• **DOCUMENT PASSAGE**:
Chinese space resource utilization firm Origin Space signs deal for space telescope

HELSINKI — Chinese startup Origin Space has signed a contract with a satellite maker for development of an optical space telescope as a step toward future space resource utilization.

Shenzhen-based space resource utilization firm Origin Space penned the deal April 10 with DFH Satellite Co., Ltd., a subsidiary of China Spacesat Co. Ltd., which is ultimately owned by the China Aerospace Science and Technology Corp. (CASC), the state-owned main contractor for China’s space programs.

No details of the space telescope, named ‘Yang Wang-1’ (roughly ‘Look up-1’), nor the deal itself have been divulged. SpaceNews understands that launch is tentatively scheduled for 2021. DFHSat provide satellite platforms ranging from 10 to 1,000 kilograms in mass which have been used for a range of applications.

Origin Space, a private firm established in 2017, raised $7 million in October in angel round funding led by Matrix Partners China and Linear Venture. The firm stated that it would use the funds for space telescopes for multi-band observations of asteroids. Origin Space says detection of suitable asteroids is a first step toward utilization of space resources.

The Taurus-1 (Jinniuzuo-1) CubeSat launched September last year carried a small ultraviolet telescope belonging to Origin Space, designed for monitoring the atmosphere for impact events. 

The company was also understood to be part of a project with Hong Kong University to launch a 50-kilogram soft x-ray space telescope utilizing lobster eye technology.

Origin Space, founded by Su Meng and Yu Tianhong, describes itself as China’s first company dedicated to the exploration and utilization of space resources. It has reached cooperation agreements with a number of universities and research institutions, including the China Academy of Space Technology (CAST) under CASC.

Space resource extraction faces both technical, financial and legal obstacles. Origin Space told SpaceNews following last year that fund raising remained a major challenge. “We’d like to have more long-term support to accelerate our progress. So the investors of this project need to have long vision and patience.”

U.S. company Planetary Resources launched a number of technology demonstrators before encountering financial difficulties. It was acquired by blockchain company ConsenSys, Inc. in 2018.

A comprehensive Chinese space law, expected for many years, has yet to be passed. Thus the country’s position regarding space resource utilization is somewhat unknown. 

However the National Space Science Center under the Chinese Academy of Sciences has established a Research Laboratory for Deep Space Exploration in Luxembourg. The Grand Duchy has established a space law allowing companies based in the country rights to resources extracted from planetary bodies. The China National Space Administration also signed a framework for cooperation with Luxembourg on the exploration and use of outer space.

Entries from a data source:
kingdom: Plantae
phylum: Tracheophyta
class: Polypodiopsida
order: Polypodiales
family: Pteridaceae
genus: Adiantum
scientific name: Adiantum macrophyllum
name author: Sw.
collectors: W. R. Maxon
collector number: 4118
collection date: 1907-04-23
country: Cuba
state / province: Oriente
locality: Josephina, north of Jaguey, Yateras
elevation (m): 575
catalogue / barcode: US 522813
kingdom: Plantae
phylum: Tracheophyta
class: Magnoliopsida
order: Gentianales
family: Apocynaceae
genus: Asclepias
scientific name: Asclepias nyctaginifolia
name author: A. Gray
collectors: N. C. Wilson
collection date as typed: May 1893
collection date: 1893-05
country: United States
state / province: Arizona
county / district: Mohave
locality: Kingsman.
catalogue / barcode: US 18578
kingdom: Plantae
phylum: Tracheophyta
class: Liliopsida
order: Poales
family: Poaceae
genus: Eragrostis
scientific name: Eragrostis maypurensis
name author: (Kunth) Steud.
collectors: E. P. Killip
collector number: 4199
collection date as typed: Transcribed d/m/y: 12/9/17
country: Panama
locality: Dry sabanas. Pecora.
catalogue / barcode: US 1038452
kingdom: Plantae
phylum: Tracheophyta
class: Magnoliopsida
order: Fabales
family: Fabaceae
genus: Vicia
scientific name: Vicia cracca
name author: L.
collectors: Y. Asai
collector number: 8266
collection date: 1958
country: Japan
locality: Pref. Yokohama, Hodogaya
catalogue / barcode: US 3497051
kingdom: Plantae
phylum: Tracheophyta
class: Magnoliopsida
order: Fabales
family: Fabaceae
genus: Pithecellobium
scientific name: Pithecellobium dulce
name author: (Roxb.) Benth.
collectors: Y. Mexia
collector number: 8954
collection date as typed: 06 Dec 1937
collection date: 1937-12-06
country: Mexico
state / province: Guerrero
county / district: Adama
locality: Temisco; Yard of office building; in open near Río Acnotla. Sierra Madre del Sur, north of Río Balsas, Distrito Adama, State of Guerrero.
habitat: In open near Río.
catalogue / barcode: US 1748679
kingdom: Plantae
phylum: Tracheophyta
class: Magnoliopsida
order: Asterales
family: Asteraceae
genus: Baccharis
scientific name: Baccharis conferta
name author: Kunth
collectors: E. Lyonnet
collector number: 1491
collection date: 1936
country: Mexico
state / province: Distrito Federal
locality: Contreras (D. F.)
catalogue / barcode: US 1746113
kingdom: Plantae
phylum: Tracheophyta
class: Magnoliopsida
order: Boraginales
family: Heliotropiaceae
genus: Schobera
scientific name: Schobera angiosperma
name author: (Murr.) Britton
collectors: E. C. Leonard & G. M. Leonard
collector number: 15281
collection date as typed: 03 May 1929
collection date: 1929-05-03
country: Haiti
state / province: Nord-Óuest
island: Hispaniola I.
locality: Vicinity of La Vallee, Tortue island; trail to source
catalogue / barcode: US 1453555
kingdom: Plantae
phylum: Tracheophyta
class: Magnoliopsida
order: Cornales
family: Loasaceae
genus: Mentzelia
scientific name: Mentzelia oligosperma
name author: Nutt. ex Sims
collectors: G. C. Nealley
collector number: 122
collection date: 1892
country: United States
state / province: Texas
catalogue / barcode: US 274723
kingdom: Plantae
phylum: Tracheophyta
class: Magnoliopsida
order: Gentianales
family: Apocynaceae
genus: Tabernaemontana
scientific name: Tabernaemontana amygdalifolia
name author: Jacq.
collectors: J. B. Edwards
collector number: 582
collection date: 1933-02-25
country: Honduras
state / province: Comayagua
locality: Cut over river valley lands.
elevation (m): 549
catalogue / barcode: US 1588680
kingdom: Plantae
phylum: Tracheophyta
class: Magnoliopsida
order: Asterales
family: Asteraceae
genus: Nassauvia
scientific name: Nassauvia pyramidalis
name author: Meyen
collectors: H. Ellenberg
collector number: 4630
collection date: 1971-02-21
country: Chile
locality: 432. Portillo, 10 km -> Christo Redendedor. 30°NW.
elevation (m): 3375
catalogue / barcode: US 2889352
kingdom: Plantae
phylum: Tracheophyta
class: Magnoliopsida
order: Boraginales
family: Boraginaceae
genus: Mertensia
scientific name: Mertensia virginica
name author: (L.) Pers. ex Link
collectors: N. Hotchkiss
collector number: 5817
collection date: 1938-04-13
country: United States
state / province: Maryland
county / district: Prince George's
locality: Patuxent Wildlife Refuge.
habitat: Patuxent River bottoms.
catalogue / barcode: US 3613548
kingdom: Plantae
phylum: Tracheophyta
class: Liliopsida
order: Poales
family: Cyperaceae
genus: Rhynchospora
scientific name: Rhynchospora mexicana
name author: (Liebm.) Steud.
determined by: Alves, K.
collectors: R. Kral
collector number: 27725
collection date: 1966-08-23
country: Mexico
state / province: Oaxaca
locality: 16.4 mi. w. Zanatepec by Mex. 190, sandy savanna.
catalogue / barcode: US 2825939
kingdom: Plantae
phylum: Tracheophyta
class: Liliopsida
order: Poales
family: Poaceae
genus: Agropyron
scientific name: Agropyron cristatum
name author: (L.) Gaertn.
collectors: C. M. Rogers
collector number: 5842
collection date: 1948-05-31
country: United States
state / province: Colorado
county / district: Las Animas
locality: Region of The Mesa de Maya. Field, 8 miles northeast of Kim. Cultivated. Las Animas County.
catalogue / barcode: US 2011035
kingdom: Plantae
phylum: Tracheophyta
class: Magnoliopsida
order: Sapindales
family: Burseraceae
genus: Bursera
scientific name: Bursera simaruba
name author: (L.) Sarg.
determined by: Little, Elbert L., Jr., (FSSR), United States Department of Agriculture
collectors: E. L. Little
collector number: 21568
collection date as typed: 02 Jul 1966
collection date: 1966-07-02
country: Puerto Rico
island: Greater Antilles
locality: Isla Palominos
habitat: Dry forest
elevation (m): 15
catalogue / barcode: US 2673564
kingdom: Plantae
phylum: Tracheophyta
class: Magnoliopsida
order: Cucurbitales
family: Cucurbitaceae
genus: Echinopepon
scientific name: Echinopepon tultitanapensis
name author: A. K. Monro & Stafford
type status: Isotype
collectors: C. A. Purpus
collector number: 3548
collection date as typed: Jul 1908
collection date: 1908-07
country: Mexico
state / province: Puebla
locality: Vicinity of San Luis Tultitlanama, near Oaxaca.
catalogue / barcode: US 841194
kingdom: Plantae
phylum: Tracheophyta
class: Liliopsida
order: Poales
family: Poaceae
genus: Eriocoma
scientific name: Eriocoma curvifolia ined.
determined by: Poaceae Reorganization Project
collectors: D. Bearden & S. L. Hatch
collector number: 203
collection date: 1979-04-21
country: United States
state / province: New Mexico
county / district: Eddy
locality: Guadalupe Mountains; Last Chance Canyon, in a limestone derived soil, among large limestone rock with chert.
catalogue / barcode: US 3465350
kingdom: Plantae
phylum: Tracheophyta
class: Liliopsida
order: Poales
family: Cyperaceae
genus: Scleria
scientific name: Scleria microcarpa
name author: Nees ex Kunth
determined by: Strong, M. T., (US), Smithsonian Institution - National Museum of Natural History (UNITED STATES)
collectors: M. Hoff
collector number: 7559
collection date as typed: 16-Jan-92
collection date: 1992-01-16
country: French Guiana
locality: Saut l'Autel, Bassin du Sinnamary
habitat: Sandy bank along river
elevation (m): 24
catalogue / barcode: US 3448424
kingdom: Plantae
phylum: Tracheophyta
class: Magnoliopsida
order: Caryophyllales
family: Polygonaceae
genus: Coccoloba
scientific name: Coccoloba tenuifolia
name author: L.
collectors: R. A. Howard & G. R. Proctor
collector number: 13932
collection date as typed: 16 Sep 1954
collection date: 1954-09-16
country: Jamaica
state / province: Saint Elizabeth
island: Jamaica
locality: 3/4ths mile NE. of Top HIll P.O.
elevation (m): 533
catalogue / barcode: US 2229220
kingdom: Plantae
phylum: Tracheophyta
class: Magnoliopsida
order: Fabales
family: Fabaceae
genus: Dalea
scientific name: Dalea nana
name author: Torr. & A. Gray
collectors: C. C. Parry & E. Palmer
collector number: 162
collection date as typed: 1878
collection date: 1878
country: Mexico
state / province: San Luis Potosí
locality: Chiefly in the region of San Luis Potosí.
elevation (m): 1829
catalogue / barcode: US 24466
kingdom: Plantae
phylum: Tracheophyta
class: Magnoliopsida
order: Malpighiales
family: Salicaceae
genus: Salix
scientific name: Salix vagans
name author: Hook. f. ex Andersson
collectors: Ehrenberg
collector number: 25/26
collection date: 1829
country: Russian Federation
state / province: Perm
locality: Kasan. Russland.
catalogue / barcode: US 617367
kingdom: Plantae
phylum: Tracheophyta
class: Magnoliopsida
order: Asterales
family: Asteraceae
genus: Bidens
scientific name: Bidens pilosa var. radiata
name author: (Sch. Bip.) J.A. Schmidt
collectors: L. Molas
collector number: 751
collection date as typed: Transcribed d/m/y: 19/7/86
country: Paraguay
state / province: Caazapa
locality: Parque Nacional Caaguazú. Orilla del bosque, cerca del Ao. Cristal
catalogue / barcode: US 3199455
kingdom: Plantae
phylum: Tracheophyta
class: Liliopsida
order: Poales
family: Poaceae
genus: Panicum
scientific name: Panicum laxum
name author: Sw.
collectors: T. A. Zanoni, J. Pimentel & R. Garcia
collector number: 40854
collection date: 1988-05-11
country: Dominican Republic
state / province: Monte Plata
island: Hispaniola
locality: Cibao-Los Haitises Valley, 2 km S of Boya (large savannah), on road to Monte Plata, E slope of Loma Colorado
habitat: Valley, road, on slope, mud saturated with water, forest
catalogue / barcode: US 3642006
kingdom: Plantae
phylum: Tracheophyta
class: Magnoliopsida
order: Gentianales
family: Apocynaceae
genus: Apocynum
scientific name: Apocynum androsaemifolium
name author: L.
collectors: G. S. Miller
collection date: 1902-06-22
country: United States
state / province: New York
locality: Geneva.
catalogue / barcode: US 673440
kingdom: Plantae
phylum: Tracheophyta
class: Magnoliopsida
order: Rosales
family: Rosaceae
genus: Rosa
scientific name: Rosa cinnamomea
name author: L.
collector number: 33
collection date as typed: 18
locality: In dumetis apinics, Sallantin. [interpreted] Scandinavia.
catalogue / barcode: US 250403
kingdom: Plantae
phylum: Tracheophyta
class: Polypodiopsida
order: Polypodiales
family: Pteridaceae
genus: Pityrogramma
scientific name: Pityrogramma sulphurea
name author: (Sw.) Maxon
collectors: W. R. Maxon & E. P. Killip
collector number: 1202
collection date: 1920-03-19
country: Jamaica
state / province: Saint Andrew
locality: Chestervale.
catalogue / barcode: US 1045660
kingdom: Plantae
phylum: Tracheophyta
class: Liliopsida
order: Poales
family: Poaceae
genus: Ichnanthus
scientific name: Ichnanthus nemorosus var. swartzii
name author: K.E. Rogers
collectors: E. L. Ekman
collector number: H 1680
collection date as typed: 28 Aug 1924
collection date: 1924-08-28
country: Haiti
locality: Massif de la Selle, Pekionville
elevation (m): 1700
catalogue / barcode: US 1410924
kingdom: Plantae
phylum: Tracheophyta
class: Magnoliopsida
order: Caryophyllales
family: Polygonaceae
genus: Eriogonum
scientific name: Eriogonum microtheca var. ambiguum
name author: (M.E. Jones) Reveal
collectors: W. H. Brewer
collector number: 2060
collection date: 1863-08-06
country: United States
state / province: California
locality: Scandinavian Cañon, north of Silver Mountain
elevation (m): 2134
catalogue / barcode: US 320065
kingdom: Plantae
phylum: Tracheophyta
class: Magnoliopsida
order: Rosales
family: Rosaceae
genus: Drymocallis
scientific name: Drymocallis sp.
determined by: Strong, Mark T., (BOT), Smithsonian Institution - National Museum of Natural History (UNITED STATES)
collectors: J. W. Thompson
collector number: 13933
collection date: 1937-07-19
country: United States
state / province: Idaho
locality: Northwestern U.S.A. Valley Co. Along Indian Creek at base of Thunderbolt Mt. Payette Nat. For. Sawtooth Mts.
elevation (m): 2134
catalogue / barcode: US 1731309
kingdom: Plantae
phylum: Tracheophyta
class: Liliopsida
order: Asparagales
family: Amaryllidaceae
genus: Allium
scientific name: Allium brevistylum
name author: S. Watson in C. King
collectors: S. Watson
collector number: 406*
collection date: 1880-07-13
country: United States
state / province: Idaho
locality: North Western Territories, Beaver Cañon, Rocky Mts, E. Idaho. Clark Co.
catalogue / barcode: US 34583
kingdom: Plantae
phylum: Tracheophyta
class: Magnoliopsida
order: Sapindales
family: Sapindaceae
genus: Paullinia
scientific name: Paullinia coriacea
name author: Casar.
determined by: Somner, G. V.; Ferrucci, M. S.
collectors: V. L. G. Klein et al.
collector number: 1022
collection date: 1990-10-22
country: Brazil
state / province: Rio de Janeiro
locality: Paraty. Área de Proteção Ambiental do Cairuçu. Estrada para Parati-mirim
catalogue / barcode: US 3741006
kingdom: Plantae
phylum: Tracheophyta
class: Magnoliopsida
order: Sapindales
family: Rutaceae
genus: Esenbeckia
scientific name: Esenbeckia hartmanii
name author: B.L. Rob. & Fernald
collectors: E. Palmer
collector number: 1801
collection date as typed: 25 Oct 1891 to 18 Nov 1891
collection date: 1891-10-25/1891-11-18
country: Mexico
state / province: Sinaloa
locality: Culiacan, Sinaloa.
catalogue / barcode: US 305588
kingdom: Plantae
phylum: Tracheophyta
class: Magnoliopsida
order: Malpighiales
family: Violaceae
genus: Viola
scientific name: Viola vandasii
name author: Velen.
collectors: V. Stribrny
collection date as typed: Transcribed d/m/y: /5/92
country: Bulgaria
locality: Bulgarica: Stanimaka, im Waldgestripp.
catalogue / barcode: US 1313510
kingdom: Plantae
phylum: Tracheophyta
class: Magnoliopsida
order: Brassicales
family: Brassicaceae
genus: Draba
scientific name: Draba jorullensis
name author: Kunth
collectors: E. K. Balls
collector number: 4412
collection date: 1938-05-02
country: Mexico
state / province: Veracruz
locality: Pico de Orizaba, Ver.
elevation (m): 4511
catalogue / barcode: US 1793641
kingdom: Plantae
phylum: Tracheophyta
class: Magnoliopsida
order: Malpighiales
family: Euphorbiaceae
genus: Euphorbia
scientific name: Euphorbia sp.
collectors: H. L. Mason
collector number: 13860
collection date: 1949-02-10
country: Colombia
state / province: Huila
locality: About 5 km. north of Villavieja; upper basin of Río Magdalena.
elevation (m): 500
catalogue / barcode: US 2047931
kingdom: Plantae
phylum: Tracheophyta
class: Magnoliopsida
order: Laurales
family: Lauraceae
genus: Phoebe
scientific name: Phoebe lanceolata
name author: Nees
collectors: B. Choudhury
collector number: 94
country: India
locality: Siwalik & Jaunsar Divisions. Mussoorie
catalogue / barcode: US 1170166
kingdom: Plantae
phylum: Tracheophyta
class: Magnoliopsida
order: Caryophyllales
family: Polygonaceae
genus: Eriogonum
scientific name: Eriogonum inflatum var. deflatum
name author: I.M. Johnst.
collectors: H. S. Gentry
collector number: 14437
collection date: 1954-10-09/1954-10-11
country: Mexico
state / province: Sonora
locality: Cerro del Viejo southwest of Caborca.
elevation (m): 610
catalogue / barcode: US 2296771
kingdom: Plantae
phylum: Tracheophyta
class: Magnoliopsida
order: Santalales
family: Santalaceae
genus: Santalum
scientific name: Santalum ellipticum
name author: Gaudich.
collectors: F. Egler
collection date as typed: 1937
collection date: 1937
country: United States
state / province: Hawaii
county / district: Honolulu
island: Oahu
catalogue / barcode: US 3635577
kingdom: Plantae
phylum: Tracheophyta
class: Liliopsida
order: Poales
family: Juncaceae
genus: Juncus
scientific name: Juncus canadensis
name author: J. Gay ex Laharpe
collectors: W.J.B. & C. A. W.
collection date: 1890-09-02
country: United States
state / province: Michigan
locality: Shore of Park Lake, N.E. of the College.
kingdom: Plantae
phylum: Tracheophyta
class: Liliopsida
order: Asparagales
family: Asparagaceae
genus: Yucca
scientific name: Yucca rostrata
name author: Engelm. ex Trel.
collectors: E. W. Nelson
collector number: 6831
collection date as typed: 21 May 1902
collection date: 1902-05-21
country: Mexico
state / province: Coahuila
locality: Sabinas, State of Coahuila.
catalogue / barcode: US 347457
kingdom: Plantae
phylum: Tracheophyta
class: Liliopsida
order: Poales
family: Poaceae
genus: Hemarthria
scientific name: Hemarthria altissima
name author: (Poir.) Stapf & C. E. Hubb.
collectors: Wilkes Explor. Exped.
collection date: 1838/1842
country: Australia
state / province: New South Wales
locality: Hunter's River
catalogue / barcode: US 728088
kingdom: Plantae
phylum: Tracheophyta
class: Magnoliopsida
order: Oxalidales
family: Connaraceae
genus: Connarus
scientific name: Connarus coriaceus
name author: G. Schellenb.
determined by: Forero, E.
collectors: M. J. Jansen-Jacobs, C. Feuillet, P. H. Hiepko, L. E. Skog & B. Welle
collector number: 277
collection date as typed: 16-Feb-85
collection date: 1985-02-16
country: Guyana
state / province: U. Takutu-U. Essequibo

• **TASK TO COMPLETE**: According to the article on Origin Space, on what date did the company sign its contract with DFH Satellite Co., Ltd.?

• **TASK RESULT**: April 10